April 26, 2010

What Have the Phillies Dunn?

In case you somehow missed the news, Philadelphia today inked their star first baseman to a 20-year, 50 bajillion dollar contract extension. (Okay, it was 5 years, $125M, as though that makes it better.) It's rare to see a deal immediately and universally deplored, but that appears to be happening here. I'm sure someone, somewhere is lauding this as a great deal for the Phils, but I sure haven't seen it yet.

Now, as a Nats fan I'm perfectly content to see the Phillies misallocate resources on an epic scale. Perhaps Philly GM Reuben Amaro, Jr. thinks he's undergone some sort of Freaky Friday body exchange with Brian Cashman, or maybe he figures he'll be out of the picture long before Ryan Howard goes full-Albert Belle on this contract. That's fine. Philadelphia certainly has the money now, and if this is how their front office chooses to spend it, bully. But here's the problem with teams throwing that kind of money around; the repercussions impact everyone.

Craig Calcaterra has a pretty good run-down of the immediate winners and losers in Howard's new deal. Among the winners are Ryan himself, and the free agent first base class of 2011, including Albert Pujols, Prince Fielder and Adrian Gonzalez. Not mentioned by Calcaterra but slated to be a free agent first baseman this offseason? Our own Adam Dunn.

Howard's new contract extension complicates things for the Nats on a couple of fronts. One, it raises the market rate for defensively-challenged slugging first basemen on the wrong side of 30. This will make it more expensive to retain Adam, if the team is inclined to go that route. I'm not suggesting that Dunn will get, or even ask for, $25M/year, but it's not unreasonable to think that the price range for an extension may have gone up from $12-15M annually to $15-18M.
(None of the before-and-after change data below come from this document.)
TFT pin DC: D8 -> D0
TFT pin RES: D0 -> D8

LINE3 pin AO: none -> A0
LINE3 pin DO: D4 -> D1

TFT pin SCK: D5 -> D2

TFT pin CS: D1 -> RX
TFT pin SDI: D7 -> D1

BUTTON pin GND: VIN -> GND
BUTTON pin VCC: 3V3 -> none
Second, and probably more important, if the Nats let Dunn walk, the cost of replacing him has also gone up. Even leaving aside Pujols, Fielder and Gonzalez, all of whom will likely command salaries equivalent to or greater than Howard's deal, a rising tide lifts all boats. Second-tier first basemen like Carlos Pena will have a new benchmark, and if Adam Dunn goes, the Nats are going to have a big void to fill.
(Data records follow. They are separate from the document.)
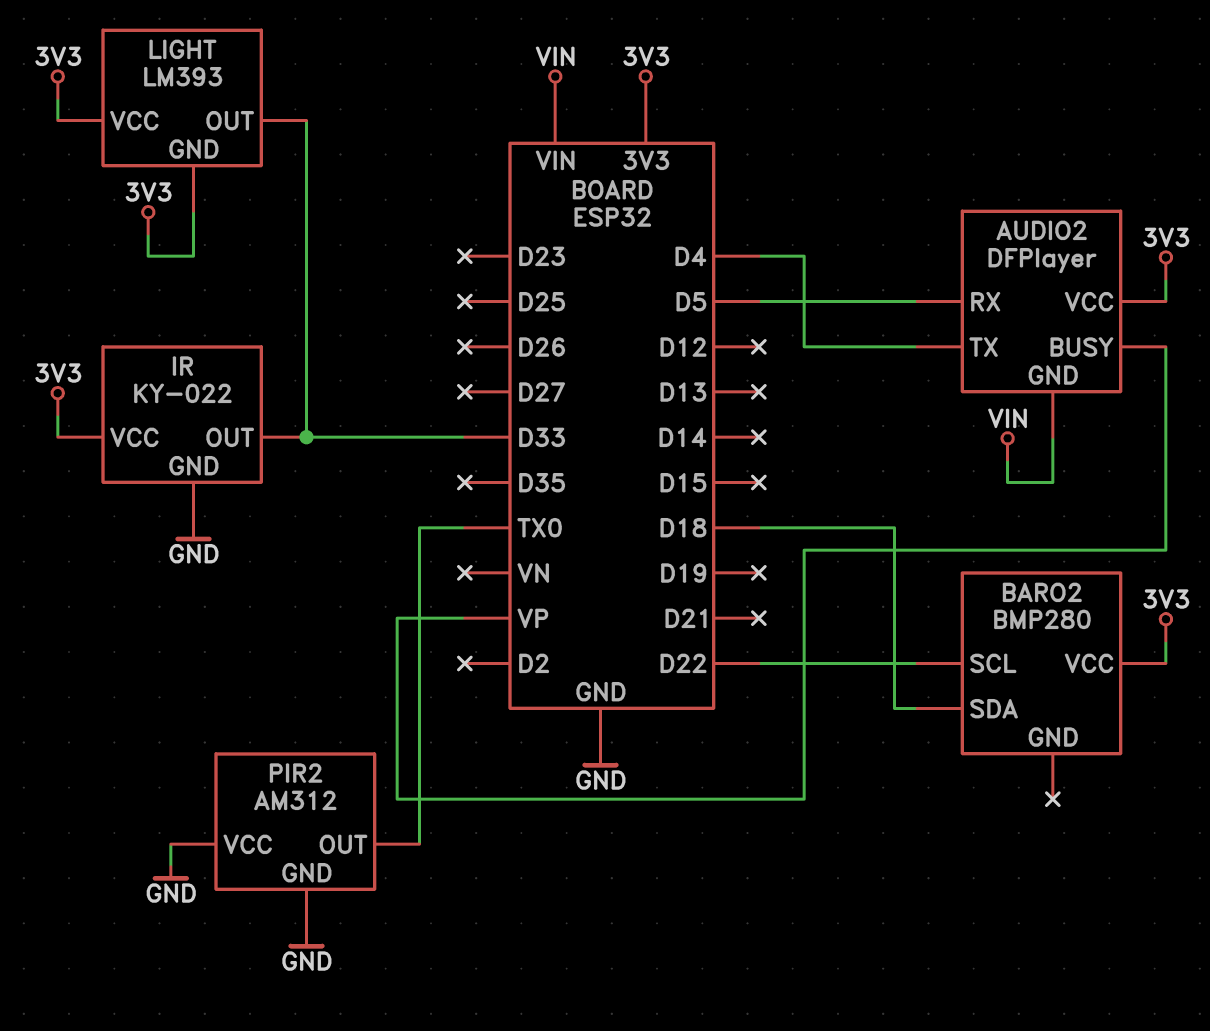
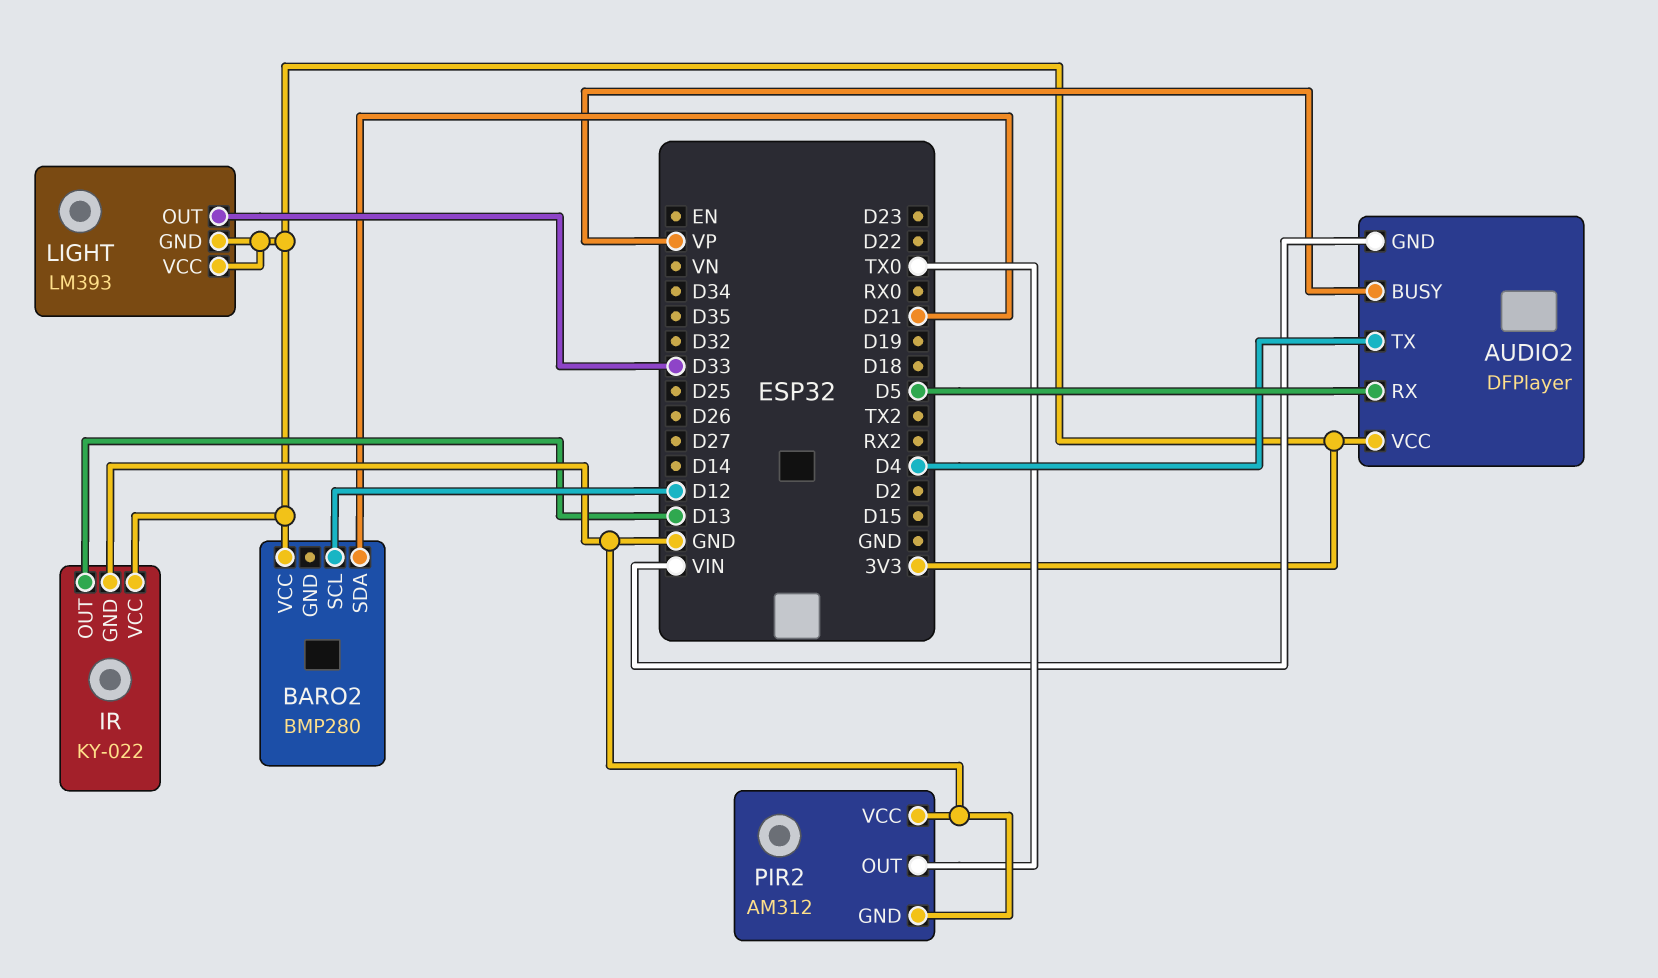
BARO2 pin SCL: D22 -> D12
BARO2 pin SDA: D18 -> D21
IR pin OUT: D33 -> D13

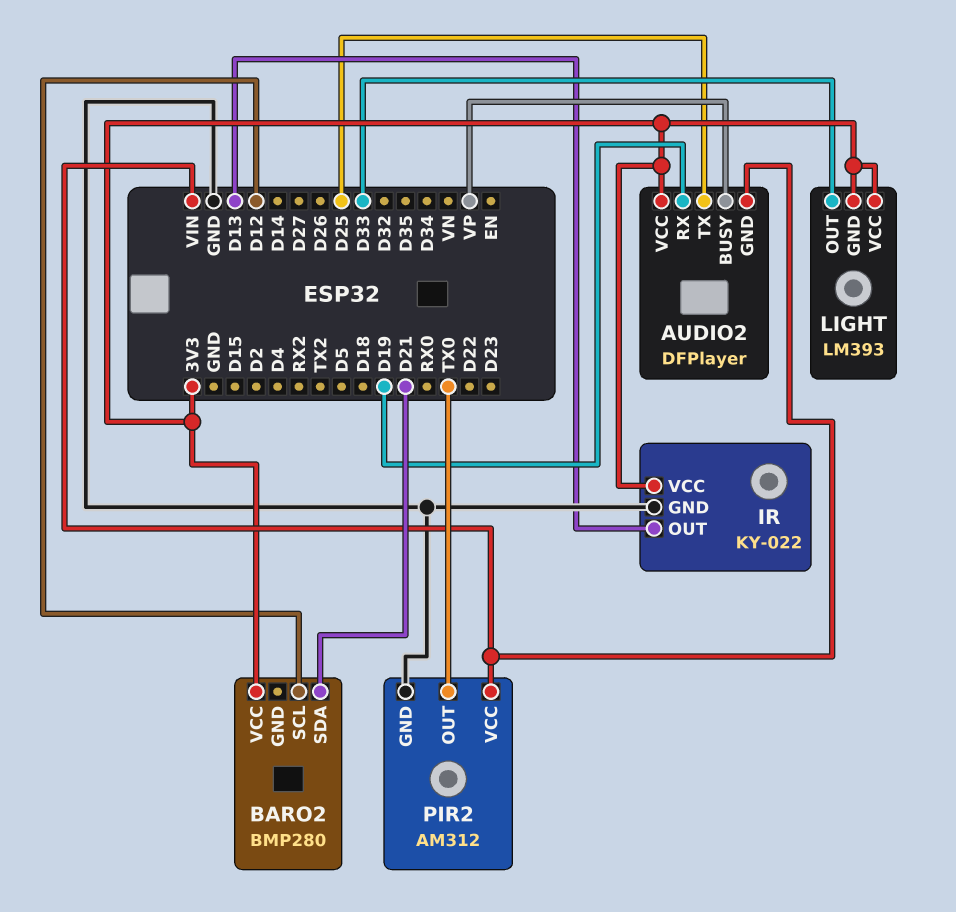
AUDIO2 pin RX: D5 -> D19
AUDIO2 pin TX: D4 -> D25
PIR2 pin VCC: GND -> VIN

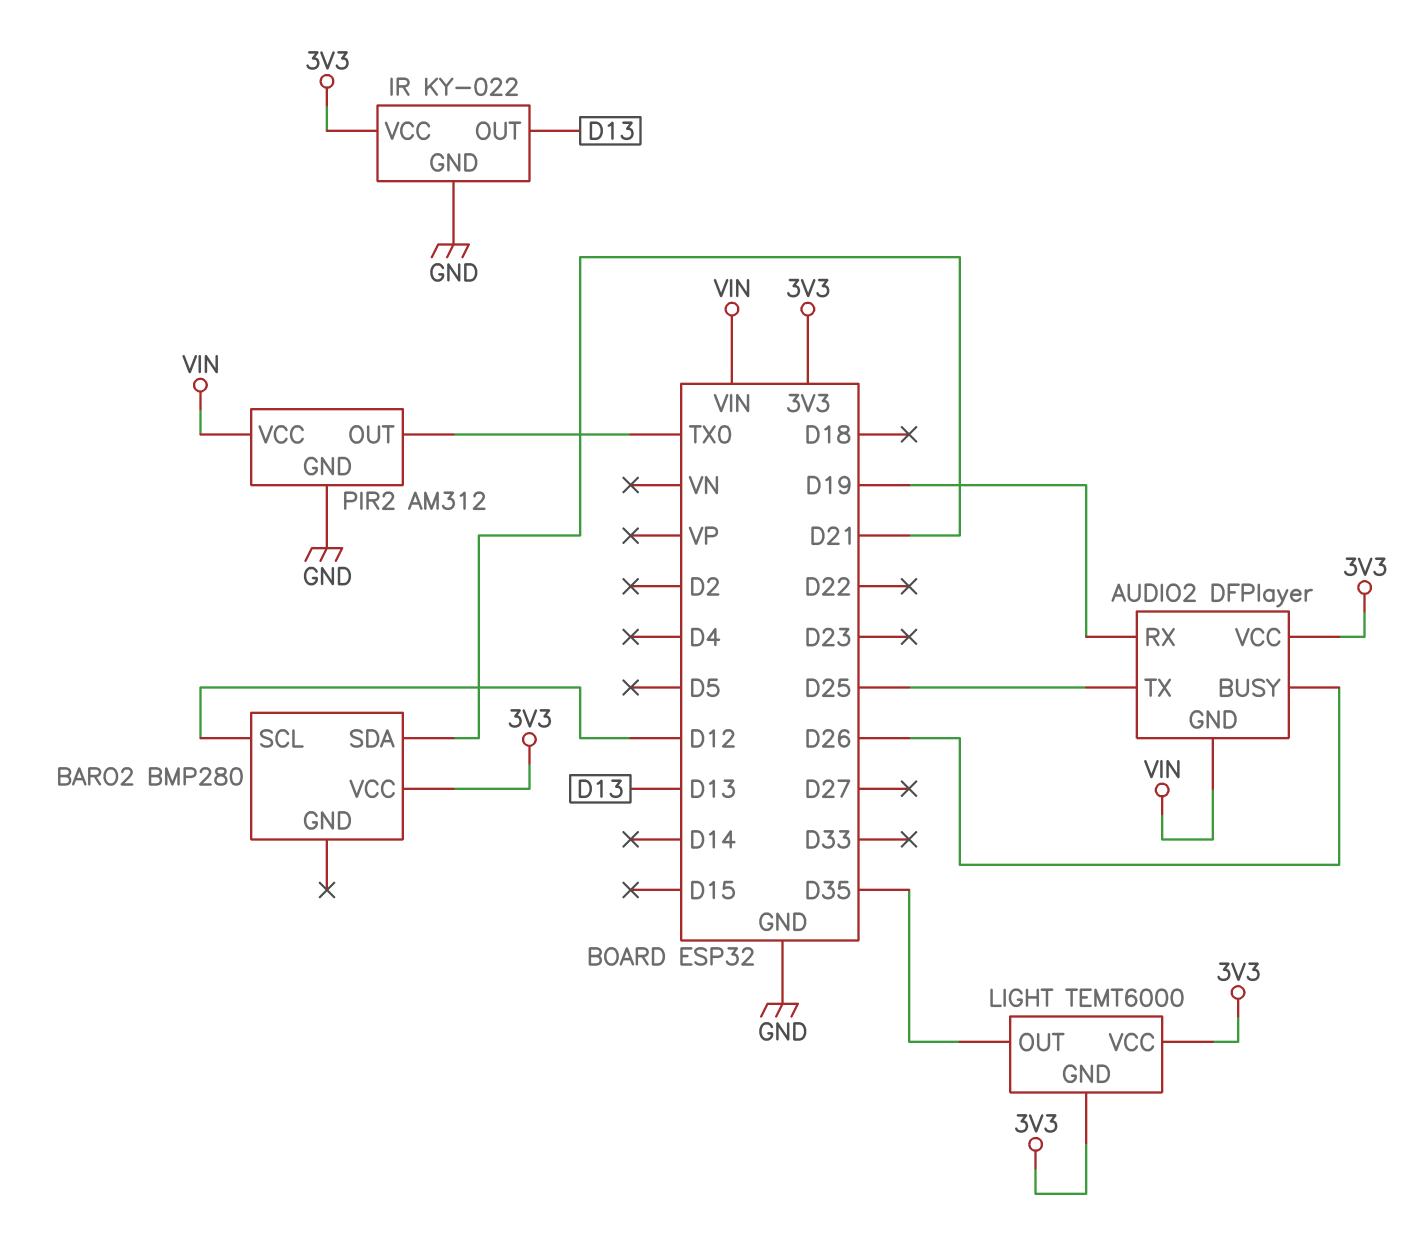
AUDIO2 pin BUSY: VP -> D26
LIGHT: LM393 -> TEMT6000
LIGHT pin OUT: D33 -> D35

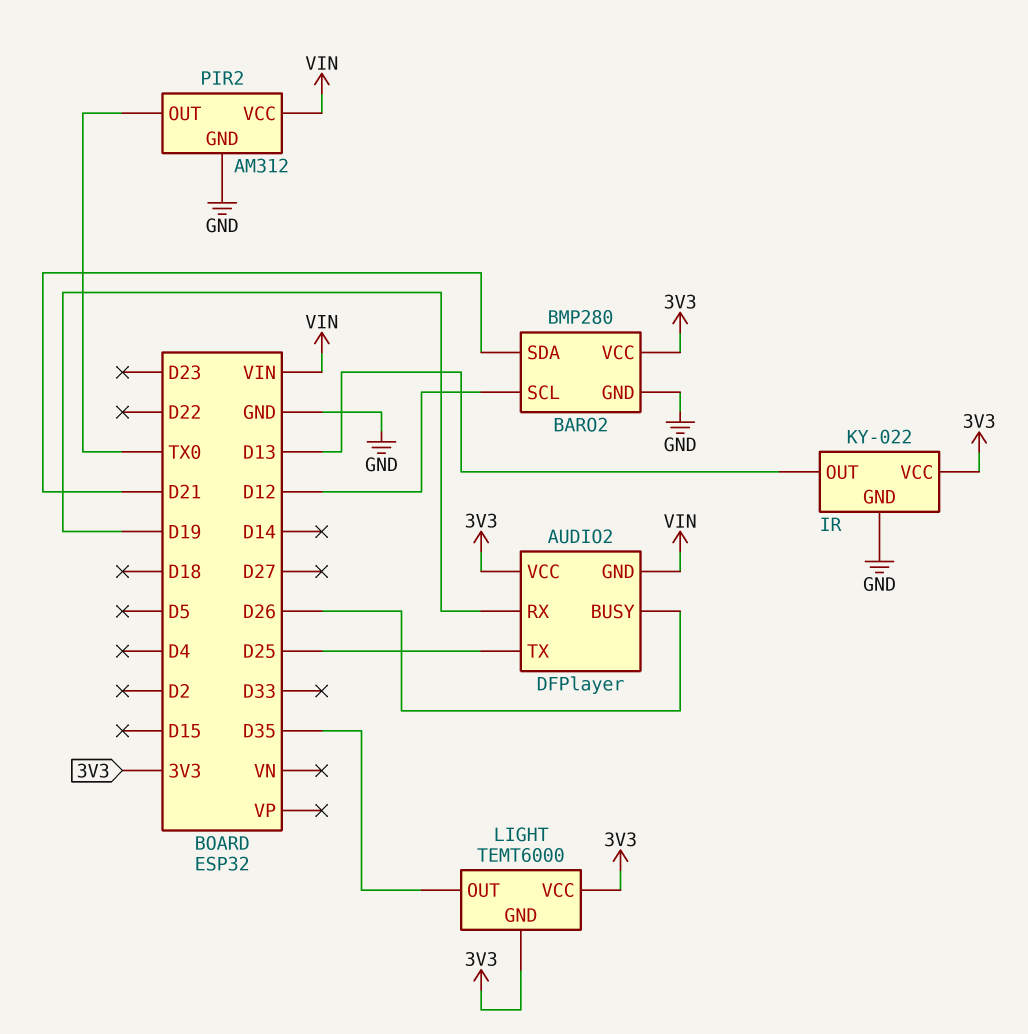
BARO2 pin GND: none -> GND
Unless Chris Marrero shows something in AA Harrisburg pretty soon, the farm system's cupboard at 1B is more than bare. It's not just Dunn's offensive numbers that will have to be replaced (no easy task), it's the man himself. For better or worse he is the Nats most experienced first baseman. The idea of inserting Josh Whitesell or Chris Duncan as a stopgap can hardly be encouraging for a Nats franchise angling for a return to respectability over the next few seasons.

So feel free to chuckle at the Phillies today, but reserve a few tears to weep at what their profligacy may well mean for the future of your team.


bdrube said...

I hate to say it, but as much as I enjoyed being at the stadium on Friday for Dunn's two big bombs, I wouldn't resign him for $12-15, let alone $15-18. His extended slump is evidence to me that he is likely already on the downslope of his career.

The other options are not enticing, but blowing a huge hole in the budget to resign Dunn is the wrong way to go.

Nate said...

Reasonable people can and do disagree on Dunn's value. It's also true that Adam's value to the Nats is probably higher than his value in the abstract. He's a patient, lefty slugger to hit between our only two other (righty) power threats.

Considering he's making $12M this season, I don't think something in the neighborhood of a 3 yr/$36-45M extension would "blow a hole" in the budget. Or at least it shouldn't.

nationals anthems said...

I believe Rizzo has a reasonable replacement player currently patrolling left field, should he let Dunn go. Josh Willingham at first base, batting fifth behind Zimmerman, would suit me fine, and Rizzo could use the Dunn dollars for Bryce Harper and a second baseman.